A bit inland is Knysna elephant Park, when I turned inland to see it I was in hills covered with forests of giant euphorbs, invasive prickly pear and
giant aloe. Some of the euphorbs are poisonous enough to use their sap as arrow or dart poison and locals harvest the aloe in your lotions etc, by cutting the outer leaves of the aloes and letting them drip dry their aloin unto a sheet of plastic. They get $5US per pound, a valuable renewable economic resource. I picked up two giantesses in dashikis and delivered them to their village. I told them to tell their friends they'd won the lottery and bought a new car, being scared to drive it, they hired an ugly white boy to chauffeur them. It worked! Everyone laughed their asses off.
Knysna came about almost a century ago when grumpy elephants were tearing up farms and orchards, the government hired a hunter who killed one and upset people. Farmers and locals donated land for a wildlife area and the more aggressive elephants were culled until the survivors no longer attack gardens and orchards. The area now abounds in wildebeest, Cape buffalo, lions and antelope. Signs claim the lions will gobble you up if you dare step out of your car, but even though I doused my self in A1 and called “Here Kitty, kitty” I never saw one. It was neat to see everything else, especially the elephants pulling up and munching trees next to your car.
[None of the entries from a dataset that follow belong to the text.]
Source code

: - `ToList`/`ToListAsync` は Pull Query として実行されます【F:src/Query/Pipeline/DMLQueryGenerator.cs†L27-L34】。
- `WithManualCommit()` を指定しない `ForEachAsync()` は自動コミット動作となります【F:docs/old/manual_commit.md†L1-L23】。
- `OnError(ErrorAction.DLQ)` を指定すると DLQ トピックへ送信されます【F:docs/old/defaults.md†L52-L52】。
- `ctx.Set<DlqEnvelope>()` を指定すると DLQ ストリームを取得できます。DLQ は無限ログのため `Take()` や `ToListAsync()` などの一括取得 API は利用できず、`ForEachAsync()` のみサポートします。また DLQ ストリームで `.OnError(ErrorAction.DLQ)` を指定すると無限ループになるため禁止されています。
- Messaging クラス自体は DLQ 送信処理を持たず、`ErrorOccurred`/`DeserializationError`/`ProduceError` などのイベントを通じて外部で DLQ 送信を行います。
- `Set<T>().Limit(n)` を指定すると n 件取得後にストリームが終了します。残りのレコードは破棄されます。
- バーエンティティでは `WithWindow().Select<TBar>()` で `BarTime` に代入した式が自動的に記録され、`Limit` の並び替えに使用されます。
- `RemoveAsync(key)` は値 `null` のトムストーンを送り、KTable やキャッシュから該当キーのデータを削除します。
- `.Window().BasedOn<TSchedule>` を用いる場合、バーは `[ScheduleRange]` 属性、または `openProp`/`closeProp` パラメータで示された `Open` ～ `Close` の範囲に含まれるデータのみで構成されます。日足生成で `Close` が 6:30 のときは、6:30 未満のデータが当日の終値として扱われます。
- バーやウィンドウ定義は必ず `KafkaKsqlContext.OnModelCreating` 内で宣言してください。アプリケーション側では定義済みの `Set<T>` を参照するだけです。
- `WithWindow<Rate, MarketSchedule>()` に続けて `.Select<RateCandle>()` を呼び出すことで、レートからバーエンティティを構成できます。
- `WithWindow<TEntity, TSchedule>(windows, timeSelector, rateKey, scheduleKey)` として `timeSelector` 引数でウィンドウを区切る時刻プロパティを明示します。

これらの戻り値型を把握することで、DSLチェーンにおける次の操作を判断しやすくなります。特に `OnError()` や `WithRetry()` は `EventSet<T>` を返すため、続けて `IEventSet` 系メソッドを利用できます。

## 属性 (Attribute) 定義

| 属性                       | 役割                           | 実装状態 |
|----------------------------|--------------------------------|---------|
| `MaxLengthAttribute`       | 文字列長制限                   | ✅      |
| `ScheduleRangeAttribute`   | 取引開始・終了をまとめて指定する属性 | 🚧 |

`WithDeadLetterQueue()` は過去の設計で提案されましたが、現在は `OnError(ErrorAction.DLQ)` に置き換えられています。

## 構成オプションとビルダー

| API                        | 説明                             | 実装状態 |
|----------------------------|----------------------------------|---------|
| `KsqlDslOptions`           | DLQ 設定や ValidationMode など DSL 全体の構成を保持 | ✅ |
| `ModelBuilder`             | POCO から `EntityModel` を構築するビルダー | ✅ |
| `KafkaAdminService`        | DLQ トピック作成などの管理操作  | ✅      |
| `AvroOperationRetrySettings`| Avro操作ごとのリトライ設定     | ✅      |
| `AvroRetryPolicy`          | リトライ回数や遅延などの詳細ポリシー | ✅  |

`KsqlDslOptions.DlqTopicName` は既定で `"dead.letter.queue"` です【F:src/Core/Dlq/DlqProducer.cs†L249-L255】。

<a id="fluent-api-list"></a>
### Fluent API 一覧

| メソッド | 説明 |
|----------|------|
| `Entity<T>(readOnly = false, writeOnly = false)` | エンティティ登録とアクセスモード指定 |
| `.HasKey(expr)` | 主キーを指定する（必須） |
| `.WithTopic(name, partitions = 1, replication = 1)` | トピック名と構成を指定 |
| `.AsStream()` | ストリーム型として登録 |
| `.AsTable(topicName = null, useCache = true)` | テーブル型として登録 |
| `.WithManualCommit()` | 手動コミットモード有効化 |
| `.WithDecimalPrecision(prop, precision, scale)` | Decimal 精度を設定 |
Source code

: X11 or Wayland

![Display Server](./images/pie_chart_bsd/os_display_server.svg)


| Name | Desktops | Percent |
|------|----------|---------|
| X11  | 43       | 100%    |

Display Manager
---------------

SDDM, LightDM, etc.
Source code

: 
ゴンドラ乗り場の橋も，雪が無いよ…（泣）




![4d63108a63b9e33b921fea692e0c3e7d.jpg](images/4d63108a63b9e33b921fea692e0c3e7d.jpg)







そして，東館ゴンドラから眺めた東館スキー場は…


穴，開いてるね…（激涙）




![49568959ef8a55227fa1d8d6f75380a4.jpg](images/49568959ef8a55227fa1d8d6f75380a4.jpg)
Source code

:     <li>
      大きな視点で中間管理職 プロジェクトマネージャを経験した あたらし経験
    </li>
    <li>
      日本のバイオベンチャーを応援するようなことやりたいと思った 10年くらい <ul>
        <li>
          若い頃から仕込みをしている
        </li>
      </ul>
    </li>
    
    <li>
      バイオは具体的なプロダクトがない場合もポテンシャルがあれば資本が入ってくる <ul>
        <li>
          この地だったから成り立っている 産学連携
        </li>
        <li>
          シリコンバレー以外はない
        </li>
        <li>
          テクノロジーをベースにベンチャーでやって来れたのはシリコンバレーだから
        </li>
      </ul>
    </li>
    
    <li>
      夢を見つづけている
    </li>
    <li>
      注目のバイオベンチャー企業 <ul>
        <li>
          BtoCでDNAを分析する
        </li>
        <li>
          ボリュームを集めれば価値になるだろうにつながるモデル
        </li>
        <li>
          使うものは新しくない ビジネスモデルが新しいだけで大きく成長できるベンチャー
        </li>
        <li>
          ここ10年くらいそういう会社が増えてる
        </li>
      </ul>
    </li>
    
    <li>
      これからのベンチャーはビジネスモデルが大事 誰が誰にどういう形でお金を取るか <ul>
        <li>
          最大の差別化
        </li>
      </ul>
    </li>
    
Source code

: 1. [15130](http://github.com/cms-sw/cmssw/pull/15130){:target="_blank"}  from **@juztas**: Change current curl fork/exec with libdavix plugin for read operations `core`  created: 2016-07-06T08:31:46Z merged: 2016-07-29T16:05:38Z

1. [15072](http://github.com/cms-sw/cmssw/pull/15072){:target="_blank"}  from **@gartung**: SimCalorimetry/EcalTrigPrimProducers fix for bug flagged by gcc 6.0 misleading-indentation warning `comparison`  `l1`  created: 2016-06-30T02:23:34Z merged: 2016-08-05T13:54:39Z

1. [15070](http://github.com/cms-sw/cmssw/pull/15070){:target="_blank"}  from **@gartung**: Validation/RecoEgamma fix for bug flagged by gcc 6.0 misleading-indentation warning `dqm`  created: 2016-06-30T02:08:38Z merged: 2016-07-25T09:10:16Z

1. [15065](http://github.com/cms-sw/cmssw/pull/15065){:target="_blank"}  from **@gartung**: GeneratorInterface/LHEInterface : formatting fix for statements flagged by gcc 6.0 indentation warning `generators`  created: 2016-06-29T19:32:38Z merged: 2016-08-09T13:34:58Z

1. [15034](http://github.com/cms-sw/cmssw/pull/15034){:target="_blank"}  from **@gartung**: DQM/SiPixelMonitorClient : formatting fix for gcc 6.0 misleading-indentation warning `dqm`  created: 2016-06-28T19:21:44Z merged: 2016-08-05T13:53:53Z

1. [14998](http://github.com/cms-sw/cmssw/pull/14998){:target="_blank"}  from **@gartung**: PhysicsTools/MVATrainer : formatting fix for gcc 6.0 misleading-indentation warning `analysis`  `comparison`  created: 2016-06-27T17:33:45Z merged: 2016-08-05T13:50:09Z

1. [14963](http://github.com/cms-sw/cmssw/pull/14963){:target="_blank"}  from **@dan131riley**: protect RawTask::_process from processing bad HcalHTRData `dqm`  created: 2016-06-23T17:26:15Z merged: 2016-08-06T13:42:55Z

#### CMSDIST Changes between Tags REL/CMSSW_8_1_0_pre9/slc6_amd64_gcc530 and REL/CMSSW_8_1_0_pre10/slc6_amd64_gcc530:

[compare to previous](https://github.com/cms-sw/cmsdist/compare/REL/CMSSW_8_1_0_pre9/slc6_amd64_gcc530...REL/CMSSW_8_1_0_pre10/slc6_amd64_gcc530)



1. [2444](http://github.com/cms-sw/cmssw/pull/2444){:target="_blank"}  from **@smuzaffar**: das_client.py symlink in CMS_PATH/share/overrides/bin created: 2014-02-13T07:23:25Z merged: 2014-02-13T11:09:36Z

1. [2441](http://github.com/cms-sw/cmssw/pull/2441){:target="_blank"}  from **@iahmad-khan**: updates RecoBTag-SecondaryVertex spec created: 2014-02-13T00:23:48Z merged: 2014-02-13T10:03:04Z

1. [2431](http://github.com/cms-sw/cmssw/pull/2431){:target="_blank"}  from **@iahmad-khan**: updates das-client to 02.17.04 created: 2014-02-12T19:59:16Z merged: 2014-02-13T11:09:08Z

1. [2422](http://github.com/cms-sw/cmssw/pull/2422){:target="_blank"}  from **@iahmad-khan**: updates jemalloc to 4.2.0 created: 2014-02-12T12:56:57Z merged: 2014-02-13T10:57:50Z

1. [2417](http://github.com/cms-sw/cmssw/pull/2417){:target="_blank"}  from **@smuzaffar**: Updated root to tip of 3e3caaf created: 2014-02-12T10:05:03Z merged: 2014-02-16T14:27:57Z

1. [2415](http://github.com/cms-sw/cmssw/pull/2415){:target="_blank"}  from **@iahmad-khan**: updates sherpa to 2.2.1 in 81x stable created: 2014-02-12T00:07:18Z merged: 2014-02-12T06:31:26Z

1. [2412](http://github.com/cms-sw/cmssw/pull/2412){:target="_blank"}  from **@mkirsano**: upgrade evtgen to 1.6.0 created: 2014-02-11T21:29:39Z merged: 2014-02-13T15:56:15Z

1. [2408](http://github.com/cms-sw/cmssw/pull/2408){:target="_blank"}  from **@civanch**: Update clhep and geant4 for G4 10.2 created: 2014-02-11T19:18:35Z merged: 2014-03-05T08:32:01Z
From here, I turned inland, through big hills and small mountains to the Kleine Karoo. A bit like a desert Switzerland, riddled round with mountains, a notorious artists colony. Every town has museums and galleries, especially charming Barrydale. I couldn't help noticing though, the charming parts were majority white and the shantytown all Black.
I now drove back to Capetown and, walking around was delighted to discover a Uranium street. Selfie time. A uranium atom walks into a bar and orders a beer. The bartender says “We don't serve unstable nuclei. Can't afford the insurance.” So, the uranium splits. Ahahaha. I made that up myself and I'll do it again if you're not careful.
I spent my entire last day in the massive and wonderful Capetown botanical garden. It abuts Table Mt NP, and trails go up into it. I walked most or all of the trails in the garden proper and it took all day. The garden had great art too, sculpture throughout, and small galleries for graphic work.
I managed to see all
the plants I’d missed, including the intriguing welwitschia, which can live for over two thousand years, so long they carbon date it. It looks like a weathered cork with two long strap like leaves up to 13 feet long on a mature plant, often curled into a heap several feet tall. Its endemic to a small and very dry part of the Namib desert, parts of its range have never recorded rainfall. It survives there off ground water via its long taproot and occasional sea fogs.
In the middle of my visit I stopped at their cafe for a beer and a bunny chow, popularized by E Indian immigrants this is a breadbowl full of curried meat and veggies. My waiters face was all carved up-he'd tried to resist a mugging and woke up in the hospital.
Capetown has much more to offer, but my three weeks were up, time to go home.
A note on safety: SA is a fairly violent place and its not safe to pick up hitchers in SA, I was lucky not to be mugged and wouldn’t do it again. It helps to be 6’2” and look mentally diverse. Its safe in Botswana and Namibia, where even unaccompanied school children do it. When I got back to Capetown, I found a grocery in the area I'd stayed had been burnt and looted, killing two.
Paved roads are good and I saw no road rage in thousands of miles. The roads are good enough to tempt the leadfeet. Beware. I got a couple automated camera tickets. $20us no court costs, payable online.